(Items listed in a dataset)
☆ ☆ ☆ ☆

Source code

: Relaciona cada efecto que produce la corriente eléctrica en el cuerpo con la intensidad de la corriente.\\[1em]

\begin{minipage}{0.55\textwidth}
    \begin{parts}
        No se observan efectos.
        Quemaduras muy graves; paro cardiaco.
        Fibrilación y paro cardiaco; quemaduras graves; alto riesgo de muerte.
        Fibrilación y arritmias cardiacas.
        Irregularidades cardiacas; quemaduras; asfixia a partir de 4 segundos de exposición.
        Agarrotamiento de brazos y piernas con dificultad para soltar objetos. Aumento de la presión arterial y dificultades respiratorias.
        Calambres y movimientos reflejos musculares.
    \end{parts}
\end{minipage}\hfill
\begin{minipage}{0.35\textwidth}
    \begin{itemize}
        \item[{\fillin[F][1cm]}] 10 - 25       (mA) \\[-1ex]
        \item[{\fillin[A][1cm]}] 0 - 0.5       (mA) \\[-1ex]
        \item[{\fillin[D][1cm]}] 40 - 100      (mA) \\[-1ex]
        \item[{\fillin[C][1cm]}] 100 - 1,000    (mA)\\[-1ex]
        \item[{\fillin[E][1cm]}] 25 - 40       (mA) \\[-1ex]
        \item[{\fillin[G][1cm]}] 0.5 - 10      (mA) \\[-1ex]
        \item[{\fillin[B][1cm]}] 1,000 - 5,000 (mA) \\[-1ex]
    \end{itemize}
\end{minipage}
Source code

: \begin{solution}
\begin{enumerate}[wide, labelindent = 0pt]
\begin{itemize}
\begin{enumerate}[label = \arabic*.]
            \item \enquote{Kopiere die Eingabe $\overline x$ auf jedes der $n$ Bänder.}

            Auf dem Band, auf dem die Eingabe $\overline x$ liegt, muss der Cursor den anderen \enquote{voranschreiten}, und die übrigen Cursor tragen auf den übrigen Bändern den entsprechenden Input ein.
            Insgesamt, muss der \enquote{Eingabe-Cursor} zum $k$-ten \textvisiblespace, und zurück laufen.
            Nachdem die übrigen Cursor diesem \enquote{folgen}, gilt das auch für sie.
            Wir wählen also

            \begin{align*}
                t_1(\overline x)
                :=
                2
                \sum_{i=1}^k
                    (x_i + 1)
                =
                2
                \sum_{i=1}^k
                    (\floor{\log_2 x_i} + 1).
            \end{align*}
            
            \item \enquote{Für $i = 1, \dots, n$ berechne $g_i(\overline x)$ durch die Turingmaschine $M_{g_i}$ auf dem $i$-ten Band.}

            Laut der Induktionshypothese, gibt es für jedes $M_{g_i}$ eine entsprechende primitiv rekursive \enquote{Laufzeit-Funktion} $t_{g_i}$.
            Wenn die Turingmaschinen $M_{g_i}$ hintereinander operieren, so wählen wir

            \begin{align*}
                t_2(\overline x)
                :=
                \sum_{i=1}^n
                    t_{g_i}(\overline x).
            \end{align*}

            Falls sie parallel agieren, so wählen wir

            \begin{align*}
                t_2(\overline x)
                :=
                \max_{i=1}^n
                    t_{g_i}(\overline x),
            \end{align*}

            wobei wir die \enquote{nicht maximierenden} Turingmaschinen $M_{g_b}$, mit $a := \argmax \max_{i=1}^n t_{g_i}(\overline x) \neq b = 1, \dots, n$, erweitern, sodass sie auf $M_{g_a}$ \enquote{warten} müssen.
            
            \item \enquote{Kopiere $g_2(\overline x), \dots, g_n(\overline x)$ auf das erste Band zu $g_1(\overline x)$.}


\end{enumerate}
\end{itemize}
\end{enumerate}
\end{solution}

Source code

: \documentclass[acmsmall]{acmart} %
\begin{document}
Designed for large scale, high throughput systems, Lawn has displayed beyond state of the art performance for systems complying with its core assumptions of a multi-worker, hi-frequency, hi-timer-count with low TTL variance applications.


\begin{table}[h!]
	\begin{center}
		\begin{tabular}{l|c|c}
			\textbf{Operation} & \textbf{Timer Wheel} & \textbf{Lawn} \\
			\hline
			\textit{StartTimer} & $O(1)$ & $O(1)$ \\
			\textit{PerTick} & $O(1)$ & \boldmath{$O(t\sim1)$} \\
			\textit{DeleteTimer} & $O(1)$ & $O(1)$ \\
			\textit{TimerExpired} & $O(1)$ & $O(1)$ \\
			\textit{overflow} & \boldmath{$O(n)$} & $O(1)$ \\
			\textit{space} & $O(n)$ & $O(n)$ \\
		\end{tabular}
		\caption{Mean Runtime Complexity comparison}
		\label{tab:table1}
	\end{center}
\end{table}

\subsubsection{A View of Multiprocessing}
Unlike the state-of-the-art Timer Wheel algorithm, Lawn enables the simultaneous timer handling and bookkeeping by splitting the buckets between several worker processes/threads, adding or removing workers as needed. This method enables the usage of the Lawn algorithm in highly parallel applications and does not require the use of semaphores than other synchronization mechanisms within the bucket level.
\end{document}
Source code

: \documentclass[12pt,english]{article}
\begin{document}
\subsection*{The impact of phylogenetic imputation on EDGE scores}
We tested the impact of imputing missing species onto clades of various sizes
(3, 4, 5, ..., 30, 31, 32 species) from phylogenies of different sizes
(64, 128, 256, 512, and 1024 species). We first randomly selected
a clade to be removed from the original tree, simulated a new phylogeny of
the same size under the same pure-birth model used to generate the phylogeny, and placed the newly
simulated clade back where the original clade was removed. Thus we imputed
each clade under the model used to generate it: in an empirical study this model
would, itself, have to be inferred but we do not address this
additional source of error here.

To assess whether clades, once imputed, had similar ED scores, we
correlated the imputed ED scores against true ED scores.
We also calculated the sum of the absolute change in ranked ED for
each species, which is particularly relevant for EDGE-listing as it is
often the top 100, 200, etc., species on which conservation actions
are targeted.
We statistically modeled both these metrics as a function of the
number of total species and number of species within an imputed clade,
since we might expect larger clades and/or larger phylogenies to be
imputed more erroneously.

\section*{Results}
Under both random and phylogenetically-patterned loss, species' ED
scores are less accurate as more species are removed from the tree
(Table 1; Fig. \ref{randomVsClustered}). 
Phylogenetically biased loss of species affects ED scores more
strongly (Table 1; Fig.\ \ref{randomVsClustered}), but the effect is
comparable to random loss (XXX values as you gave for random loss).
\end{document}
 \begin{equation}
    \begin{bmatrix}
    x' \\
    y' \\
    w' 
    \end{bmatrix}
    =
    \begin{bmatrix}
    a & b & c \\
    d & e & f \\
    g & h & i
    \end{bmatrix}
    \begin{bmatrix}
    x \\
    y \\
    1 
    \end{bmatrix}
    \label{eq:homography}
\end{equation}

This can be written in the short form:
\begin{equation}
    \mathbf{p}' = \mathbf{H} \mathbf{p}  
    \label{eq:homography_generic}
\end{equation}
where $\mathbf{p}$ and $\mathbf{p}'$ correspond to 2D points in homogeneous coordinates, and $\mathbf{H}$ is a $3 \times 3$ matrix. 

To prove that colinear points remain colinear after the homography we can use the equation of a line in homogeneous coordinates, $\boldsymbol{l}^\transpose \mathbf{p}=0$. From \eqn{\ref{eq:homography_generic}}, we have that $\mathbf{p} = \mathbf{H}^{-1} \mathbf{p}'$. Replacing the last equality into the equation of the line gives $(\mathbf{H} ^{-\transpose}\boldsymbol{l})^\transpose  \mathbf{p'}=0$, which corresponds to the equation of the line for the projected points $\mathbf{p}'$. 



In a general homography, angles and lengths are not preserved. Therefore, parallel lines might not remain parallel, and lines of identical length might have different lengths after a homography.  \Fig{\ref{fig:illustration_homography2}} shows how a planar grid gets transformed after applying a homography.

☆ ☆ ☆ ☆

_Request_
Lines in the data that include the word "each" should all be copied.

_Exercise response_
each clade under the model used to generate it: in an empirical study this model
each species, which is particularly relevant for EDGE-listing as it is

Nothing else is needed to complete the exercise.